The Perriman Group bioink

During the summer of 2018, PhD student Thomas Richardson from University of Bristol visited CELLINKs lab to manufacture and validate the Perriman Group bioink.

Products used:


The aims of the collaboration were to evaluate the bioink for printability on the CELLINK INKREDIBLE+ and BIO X, as well as to test the suitability of the bioink for printing of different cell types.

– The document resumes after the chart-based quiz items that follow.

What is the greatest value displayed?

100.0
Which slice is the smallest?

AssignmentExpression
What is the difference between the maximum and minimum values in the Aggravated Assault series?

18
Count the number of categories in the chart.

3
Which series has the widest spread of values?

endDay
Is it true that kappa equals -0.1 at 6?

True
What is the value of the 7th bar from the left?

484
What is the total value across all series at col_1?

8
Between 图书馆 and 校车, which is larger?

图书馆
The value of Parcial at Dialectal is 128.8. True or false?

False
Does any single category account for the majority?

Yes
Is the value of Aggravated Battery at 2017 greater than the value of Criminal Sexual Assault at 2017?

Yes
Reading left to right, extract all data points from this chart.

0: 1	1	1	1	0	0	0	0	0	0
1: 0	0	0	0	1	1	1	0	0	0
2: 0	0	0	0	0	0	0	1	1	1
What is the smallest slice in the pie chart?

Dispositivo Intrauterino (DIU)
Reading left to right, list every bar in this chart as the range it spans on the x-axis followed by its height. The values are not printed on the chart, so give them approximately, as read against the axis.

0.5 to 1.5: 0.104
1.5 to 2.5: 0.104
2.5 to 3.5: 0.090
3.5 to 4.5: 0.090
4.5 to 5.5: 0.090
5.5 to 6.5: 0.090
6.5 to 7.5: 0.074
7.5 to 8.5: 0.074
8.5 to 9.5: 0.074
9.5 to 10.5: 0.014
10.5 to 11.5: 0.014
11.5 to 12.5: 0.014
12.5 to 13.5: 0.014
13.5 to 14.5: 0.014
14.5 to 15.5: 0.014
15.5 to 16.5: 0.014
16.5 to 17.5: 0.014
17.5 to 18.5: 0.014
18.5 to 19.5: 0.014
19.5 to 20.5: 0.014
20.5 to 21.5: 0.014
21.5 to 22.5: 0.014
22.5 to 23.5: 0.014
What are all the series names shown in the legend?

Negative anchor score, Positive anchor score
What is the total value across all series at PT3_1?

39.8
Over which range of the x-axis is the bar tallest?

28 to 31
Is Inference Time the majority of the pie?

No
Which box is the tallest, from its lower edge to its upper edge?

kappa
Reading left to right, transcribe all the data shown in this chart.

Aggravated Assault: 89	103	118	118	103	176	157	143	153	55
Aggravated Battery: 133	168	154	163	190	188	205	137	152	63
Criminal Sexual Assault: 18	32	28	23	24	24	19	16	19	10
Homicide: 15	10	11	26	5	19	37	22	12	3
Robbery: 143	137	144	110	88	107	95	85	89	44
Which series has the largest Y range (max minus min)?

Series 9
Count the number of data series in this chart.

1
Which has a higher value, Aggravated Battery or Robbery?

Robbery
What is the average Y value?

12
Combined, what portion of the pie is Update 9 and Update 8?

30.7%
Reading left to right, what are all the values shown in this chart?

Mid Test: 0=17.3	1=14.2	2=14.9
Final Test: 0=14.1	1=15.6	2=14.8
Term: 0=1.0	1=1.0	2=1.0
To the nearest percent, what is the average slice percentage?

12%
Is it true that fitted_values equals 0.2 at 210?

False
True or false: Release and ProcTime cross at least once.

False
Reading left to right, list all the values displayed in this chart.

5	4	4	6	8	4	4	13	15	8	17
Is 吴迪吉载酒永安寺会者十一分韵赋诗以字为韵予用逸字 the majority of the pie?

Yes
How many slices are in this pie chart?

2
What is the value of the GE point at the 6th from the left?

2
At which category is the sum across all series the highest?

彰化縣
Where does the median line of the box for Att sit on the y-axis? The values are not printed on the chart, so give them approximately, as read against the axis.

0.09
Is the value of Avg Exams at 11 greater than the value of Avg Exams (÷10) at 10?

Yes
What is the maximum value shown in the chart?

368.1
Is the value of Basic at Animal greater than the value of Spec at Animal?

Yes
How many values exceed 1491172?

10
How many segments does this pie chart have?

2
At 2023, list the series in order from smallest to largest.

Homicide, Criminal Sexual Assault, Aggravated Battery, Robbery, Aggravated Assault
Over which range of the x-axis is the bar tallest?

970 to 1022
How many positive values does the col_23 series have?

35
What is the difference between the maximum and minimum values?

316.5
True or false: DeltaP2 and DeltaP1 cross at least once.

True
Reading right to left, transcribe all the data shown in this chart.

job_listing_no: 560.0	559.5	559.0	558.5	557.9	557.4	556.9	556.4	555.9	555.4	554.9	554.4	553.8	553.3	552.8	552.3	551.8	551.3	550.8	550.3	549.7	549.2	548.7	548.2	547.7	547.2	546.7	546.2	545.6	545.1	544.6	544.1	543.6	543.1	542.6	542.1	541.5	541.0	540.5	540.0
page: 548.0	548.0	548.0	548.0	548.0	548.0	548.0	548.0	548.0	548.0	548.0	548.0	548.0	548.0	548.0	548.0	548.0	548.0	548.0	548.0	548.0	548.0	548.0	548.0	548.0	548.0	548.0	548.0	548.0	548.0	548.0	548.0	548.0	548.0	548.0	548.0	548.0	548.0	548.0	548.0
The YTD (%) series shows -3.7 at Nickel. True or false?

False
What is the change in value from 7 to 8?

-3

Introduction to the Perriman Group

Thomas Richardson is a PhD student with Dr. Adam Perriman at the University of Bristol, UK. He is one of a number of PhDs and postdocs working in 3D bioprinting, using the Perriman Group’s proprietary bioink and a custom modified 3D bioprinter. The Perriman group purchased a BIO X and INKREDIBLE+ and as a part of this ongoing collaboration, Thomas was sent to CELLINKs headquarters in Gothenburg to manufacture and validate the Perriman Group bioink

The Perriman Group bioink

The Perriman group bioink is based on alginate and pluronic and functions by a dual-gelation mechanism, which results in a porous and mechanically stable print with excellent print fidelity. Work performed in the Perriman lab showed that stem cells could be grown in the bioink over several weeks and tissues such as cartilage and bone were generated.

Cell viability

In Gothenburg, several cell lines were bioprinted and viability was analysed after one and seven days. Some cell lines fared better than others, the most positive result came from the bioprinting of cancer cells which started to form spheroid-like structures after nine days. During bioprinting of grids with hepatic stellate cell, clear lines could be seen in the printing direction and the living cells also aligned in those lines as seen in the image beside where green cells are living and read are dead.


The Perriman Group bioink displays good printability and a cell viability of over 60% in 3D printed structures with cancer cells. However, the bioink needs to be evaluated further in cell lines such as neurons and fibroblasts to increase cell viability.